Kekerasan dalam rumah tangga adalah kekerasan domestik. Artinya ada pukul-memukul antar suami-istri. Jadi atau tidaknya peristiwa itu tergantung pengaduan korban. Makanya dimasukkan dalam kategori delik aduan.

Pakar hukum pidana Prof. Komariah E. Sapardjaja berkata, tidak ada yang tahu persis hal-hal yang terjadi diantara sepasang suami-istri, selain pasangan itu sendiri. Apalagi bila menyangkut perkara cinta.

Orang bilang, bila sudah menyangkut urusan cinta, jangankan desir angin, letusan gunung pun tak kan sanggup mengungkapannya.

Sama bunyi syairnya Sapardi Djoko Damono, bahwa mencintai dengan sederhana adalah:

“Seperti ungkapan kayu kepada api yang langsung menjadikannya abu. Atau awan kepada hujan yang langsung menjadikannya tiada”.

Cinta hadir tanpa memberi kesempatan berpikir atau berbicara. Semua membisu. Cinta juga apa adanya. Dan tak terbatas.

Mengenai tak terbatas. Saya teringat teman kuliah. Dulu teman itu cerita. Ia pernah ditolak seorang wanita setelah mengungkapkan perasannya. Saya tanya, memangnya dia bilang apa?

Katanya, apakah kau mau menerima cintaku yang tak terbatas? Ketika dia balik ditanya, apa maksud dari cinta yang tak berbatas itu? Ia jawab, cinta tak terbatas adalah cinta yang di dalamnya tidak saja terdapat kelemah-lembutan. Tapi juga kekerasan.

Saya tertawa mendengarnya. Bodoh betul teman saya itu. tentu saja cintanya ditolak. Dan yakin takkan ada yang mau jadi kekasihnya. Tapi ia jujur. Ia juga benar. Ia jujur apa adanya dirinya. Ia juga benar Karena cinta bisa membuat buta.

Rasa memiliki yang berlebihan. Atau toleransi berlebihan, sering menyebabkan sepasang kekasih yang semula menjalin cinta. Tetiba tersakiti.

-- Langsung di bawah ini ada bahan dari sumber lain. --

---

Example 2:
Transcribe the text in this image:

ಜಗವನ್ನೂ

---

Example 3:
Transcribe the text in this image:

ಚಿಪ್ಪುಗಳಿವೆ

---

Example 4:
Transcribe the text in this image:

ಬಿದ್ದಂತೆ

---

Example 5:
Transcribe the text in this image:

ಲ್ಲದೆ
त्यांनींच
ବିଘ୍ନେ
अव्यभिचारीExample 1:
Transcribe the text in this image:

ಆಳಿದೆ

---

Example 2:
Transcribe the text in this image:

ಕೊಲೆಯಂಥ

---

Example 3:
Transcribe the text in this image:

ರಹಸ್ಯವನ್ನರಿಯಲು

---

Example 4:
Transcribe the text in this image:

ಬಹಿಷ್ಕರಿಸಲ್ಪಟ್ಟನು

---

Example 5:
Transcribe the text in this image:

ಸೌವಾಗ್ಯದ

Perumpamaan seperti durian runtuh. ada kenikmatan dan kebahagian saat menemukannya. Namun juga harus siap menerima luka dan rasa sakit di badan, pun di hati akibat tertusuk durinya.

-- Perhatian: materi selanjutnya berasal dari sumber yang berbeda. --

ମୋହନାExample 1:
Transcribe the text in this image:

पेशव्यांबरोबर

Untuk peristiwa seperti ini, haruskah aparat hukum dengan pedih hanya bisa menyesali, ketika banyak perempuan melapor terjadi KDRT dengan lebam-lebam di mukanya sebagai barang bukti?

Kejadian seperti inikah konsekuensi dari cinta? Lalu bagaimana jika kebetulan di tengah-tengah mereka telah hadir putra-putri lucu sebagai buah cinta berdua.

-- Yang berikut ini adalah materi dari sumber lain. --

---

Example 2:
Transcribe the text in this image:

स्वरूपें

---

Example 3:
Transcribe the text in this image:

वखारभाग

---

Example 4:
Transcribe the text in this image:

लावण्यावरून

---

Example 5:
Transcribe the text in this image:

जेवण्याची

Tampaknya keharusan menyederhanakan cinta sungguh tidaklah sederhana.

Maka logika berkata, cinta sesungguhnya bukan sekedar ikatan tanggungjawab melainkan juga keindahan menahan diri sebagai bentuk pengabdian cinta.

Hidup memang seperti roda berputar. Tak selamanya yang di bawah akan terus di bawah. Ada kalanya yang di bawah akan ke atas.

Keseimbangan semesta pun tampaknya ingin menyatakan bahwa dibalik kehancuran, mestinya ada kebangunan kembali. Dengan begitu betapa pun memburuknya suatu hubungan, kekerasan masih bisa diminimalisir.

Karena bila menyangkut masalah cinta yang timbul, terawat, dan terhancurkan dalam rumitnya hubungan. Maka “kesadaran” pelaku menjadi faktor penentu harmonisnya kembali hubungan cinta diantara mereka.